I will begin next week with describing the age of data, the process of its emergence and the forces within it of dissolution with a focus on the dissolution of the Social Service Station that is in the process of being transformed into a supermarket of knowledge. Let me try to be clear. Each stage is not a discrete unit separate from the previous stage. It emerges out of the contradictions of that early stage out of elements of technology, of communication and of a mind-set emerging in that earlier stage. In this alliance of convenience of two successive stages, the defined enemy is always, not the previous stage, but the stage prior to that. It is a way of covering up current contradictions while displacing blame on that which has already been cast into the dustbin of history.
I will go back to trace the series of crisis that develop out of the contradictions in each stage to try to provide the background of why, when we have accumulated not only more knowledge than at any previous time, but the means to access even much more while, at the same time, we perhaps have never felt so impotent accompanied by the feeling that society has careened out of control. What happened to the idea of autonomy and self-determination. In the film Annihilation that I wrote about in the last blog, the central conceit hidden behind the martial mission film genre and the horror film genre was a conception of alien forces, not only taking possession of our selves and our brains in the world of big data, but of the very DNA of life in the whole of the living natural realm by becoming the ultimate body snatcher and controlling the central messaging system of our DNA to create new monsters, hybrids and mutations.

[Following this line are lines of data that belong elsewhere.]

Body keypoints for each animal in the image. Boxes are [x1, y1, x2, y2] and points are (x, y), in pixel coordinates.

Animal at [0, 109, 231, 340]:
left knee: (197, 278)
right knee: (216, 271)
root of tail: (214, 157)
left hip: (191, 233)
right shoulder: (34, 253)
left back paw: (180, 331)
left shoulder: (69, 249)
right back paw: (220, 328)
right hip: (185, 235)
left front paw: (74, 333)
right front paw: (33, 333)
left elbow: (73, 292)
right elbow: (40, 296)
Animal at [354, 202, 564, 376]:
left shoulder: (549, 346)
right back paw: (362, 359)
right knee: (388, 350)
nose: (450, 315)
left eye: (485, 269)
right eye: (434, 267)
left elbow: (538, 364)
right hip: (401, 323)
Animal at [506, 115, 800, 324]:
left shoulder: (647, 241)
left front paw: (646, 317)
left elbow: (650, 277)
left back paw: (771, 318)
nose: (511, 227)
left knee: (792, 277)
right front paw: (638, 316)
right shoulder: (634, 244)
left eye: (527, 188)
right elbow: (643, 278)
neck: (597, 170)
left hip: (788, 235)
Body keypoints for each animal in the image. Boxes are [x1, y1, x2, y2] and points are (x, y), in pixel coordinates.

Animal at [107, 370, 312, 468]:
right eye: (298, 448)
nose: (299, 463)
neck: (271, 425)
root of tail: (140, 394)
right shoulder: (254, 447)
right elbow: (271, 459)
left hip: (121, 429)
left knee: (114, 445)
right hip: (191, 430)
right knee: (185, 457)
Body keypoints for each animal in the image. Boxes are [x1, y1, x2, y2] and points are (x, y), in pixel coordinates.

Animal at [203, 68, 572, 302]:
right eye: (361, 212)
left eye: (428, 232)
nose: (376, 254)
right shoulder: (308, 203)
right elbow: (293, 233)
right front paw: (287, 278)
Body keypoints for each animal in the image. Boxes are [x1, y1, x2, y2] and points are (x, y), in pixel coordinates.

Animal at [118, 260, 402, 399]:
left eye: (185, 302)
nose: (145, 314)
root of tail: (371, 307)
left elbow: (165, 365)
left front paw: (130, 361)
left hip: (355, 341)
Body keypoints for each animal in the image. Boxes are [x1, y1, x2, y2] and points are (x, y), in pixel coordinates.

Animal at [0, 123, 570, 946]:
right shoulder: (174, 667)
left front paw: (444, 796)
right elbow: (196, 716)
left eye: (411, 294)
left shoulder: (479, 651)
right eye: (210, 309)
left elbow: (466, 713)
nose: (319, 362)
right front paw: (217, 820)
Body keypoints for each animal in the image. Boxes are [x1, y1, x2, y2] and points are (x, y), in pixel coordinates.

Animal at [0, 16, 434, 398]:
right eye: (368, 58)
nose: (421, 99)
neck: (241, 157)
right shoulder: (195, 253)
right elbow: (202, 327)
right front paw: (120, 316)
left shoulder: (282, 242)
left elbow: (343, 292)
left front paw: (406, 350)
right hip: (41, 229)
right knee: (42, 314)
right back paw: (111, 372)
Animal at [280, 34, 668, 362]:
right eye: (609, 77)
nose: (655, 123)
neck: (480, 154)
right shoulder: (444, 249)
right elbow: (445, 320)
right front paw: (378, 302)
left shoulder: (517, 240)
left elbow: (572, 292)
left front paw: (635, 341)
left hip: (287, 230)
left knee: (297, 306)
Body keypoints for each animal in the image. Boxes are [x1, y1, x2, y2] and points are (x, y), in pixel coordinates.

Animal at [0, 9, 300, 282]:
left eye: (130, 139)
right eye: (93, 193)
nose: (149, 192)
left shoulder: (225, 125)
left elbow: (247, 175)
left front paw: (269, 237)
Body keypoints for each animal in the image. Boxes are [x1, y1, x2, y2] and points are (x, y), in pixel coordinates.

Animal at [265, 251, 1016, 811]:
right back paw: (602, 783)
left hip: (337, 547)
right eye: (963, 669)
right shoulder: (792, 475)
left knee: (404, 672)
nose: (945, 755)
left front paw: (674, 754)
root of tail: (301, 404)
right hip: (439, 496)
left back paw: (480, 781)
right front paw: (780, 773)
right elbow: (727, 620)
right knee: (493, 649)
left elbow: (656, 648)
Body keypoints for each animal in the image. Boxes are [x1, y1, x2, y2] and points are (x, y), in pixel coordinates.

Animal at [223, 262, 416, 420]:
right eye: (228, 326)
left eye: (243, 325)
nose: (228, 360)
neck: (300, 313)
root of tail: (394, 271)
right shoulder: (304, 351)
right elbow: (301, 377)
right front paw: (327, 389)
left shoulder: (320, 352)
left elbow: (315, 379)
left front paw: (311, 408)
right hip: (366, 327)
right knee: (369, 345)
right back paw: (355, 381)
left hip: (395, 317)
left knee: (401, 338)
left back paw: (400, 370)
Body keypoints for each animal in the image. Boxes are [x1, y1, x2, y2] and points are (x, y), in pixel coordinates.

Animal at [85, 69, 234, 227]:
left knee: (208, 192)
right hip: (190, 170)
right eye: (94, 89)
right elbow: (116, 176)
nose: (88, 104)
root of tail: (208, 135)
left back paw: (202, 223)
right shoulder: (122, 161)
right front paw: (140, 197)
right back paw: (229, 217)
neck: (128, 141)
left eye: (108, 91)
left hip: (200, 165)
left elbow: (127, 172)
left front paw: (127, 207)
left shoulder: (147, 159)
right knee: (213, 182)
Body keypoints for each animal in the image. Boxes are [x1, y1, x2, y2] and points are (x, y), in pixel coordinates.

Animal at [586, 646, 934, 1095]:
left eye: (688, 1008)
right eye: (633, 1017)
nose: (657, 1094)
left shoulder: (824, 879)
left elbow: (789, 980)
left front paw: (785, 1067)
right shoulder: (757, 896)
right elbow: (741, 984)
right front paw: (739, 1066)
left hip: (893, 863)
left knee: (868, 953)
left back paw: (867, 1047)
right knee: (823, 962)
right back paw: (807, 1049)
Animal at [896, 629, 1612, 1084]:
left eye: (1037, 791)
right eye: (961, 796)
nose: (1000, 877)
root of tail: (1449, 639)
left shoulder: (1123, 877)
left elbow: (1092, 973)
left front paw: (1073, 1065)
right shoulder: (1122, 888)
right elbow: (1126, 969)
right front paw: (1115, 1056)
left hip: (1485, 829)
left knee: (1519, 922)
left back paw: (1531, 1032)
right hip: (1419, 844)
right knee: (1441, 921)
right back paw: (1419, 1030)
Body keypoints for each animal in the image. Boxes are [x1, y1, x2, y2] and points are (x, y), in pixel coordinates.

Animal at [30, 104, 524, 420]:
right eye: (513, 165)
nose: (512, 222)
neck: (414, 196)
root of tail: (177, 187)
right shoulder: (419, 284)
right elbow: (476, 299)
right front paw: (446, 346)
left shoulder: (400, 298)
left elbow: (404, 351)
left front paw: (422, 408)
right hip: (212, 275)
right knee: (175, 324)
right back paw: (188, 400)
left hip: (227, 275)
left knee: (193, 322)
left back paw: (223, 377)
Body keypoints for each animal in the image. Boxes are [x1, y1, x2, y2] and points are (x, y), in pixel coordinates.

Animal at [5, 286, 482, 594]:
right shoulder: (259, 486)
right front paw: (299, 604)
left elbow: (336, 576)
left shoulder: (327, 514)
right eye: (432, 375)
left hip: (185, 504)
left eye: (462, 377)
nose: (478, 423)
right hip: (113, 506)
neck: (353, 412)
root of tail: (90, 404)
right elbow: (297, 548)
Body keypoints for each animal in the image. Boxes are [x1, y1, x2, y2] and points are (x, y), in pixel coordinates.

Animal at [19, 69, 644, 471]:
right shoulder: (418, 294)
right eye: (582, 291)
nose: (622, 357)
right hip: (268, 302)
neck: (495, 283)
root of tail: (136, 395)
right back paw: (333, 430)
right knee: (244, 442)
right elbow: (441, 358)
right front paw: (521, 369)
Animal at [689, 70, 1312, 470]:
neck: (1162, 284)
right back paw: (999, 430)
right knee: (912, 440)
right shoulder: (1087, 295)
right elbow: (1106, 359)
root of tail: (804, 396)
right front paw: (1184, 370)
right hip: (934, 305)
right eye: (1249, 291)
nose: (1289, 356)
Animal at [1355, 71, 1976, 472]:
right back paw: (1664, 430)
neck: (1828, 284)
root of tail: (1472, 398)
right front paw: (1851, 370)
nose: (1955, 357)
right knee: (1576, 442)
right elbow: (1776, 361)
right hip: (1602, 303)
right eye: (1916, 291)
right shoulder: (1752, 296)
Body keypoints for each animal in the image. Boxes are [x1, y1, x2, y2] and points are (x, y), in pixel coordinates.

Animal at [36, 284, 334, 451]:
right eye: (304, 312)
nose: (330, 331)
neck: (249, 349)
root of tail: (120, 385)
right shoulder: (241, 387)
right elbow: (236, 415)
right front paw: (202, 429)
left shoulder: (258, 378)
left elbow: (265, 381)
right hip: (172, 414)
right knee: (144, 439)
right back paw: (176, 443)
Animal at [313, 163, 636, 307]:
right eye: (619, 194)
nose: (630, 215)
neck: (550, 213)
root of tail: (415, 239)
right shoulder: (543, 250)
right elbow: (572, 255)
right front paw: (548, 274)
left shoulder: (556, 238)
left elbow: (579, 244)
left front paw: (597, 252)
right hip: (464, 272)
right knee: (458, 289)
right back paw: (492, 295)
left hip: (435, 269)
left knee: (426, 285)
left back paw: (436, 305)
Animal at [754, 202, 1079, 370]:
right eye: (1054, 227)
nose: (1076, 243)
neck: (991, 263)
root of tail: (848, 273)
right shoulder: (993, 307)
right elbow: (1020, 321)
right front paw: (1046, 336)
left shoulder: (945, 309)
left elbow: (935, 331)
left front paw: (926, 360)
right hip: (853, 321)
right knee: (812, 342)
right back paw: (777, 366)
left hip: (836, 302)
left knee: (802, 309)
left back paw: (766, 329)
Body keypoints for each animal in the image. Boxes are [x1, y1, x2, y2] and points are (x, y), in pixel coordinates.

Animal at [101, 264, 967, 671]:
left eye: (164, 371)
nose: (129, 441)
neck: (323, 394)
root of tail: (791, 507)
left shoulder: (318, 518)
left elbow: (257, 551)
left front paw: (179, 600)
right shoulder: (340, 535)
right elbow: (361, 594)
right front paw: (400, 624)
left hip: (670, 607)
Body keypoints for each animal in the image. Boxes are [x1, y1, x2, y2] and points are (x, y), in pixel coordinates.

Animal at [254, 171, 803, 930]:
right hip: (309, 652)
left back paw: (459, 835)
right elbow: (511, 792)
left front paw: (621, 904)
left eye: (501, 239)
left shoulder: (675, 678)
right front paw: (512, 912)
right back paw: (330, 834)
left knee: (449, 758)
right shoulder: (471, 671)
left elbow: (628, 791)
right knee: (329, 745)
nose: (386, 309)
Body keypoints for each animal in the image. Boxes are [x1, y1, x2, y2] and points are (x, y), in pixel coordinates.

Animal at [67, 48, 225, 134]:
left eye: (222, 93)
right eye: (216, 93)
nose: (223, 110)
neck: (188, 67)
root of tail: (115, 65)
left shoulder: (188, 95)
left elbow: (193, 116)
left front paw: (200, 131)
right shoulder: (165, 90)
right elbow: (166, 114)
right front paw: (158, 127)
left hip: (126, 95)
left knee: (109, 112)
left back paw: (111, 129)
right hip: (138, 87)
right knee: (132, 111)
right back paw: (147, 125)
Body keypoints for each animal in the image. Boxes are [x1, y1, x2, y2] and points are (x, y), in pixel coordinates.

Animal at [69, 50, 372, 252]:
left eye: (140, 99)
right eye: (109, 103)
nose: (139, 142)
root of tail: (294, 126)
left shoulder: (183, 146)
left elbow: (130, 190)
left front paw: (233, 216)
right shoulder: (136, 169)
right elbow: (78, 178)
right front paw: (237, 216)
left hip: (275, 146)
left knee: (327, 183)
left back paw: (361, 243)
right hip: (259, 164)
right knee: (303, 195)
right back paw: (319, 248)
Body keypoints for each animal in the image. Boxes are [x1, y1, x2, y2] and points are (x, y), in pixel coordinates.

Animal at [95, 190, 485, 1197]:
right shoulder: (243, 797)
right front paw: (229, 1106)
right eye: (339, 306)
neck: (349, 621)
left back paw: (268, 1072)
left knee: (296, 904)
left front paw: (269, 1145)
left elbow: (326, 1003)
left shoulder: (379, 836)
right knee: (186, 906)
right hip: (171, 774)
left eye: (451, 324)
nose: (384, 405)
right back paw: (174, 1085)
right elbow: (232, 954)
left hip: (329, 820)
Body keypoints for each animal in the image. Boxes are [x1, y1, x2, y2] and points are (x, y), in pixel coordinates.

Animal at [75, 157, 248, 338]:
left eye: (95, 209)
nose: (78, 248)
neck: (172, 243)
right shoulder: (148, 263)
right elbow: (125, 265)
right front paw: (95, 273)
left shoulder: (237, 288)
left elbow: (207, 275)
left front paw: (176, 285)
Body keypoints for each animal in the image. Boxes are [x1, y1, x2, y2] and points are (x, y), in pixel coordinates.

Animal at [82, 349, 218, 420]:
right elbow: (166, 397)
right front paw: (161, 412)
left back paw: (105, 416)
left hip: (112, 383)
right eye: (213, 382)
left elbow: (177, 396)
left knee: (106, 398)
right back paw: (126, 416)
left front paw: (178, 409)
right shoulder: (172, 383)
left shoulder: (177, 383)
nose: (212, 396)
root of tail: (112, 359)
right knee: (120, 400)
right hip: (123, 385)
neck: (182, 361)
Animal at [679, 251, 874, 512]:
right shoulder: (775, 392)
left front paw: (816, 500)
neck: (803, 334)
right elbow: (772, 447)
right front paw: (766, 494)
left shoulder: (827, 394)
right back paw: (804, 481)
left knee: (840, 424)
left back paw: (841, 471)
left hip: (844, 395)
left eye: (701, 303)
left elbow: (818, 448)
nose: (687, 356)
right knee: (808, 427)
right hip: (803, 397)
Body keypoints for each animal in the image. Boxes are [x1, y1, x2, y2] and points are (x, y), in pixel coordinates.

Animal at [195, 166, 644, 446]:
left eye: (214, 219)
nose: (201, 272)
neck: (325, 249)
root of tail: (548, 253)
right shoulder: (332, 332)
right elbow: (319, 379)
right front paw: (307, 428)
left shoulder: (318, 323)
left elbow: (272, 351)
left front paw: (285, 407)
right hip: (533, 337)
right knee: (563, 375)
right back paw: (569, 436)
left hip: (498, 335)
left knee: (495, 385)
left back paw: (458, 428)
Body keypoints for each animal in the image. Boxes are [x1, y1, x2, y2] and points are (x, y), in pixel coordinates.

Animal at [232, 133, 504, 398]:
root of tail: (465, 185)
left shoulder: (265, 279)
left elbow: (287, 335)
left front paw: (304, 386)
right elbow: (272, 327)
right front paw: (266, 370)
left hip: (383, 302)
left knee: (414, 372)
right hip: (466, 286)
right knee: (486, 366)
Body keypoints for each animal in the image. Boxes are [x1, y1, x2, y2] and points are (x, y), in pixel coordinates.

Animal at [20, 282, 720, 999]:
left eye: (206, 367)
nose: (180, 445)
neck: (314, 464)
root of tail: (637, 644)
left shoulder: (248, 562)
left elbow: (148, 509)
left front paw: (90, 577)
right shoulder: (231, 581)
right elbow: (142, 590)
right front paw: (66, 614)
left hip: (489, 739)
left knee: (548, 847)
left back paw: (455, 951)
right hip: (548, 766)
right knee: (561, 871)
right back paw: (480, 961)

It is the roots of this dystopia of impending doom and its emergence that we need to come to understand. Just when we seem to have become the masters of our destiny, society is more than ever pervaded by a sense of helplessness and hopelessness in spite of the bursts of volcanic energy from high school students in America and women in America. Is it possible and how can we recover the original bold claim that we are masters of our destiny?
One last caveat. After Lepore’s lecture, which one of my grandsons attended with me, we went out to dinner together. He expressed an unbridled confidence in the wonders and indeed miracles that reside in the new realm of data. In my account, I will have to explain this overwhelmingly utopian vision in juxtaposition to the dystopic one that I sketched above.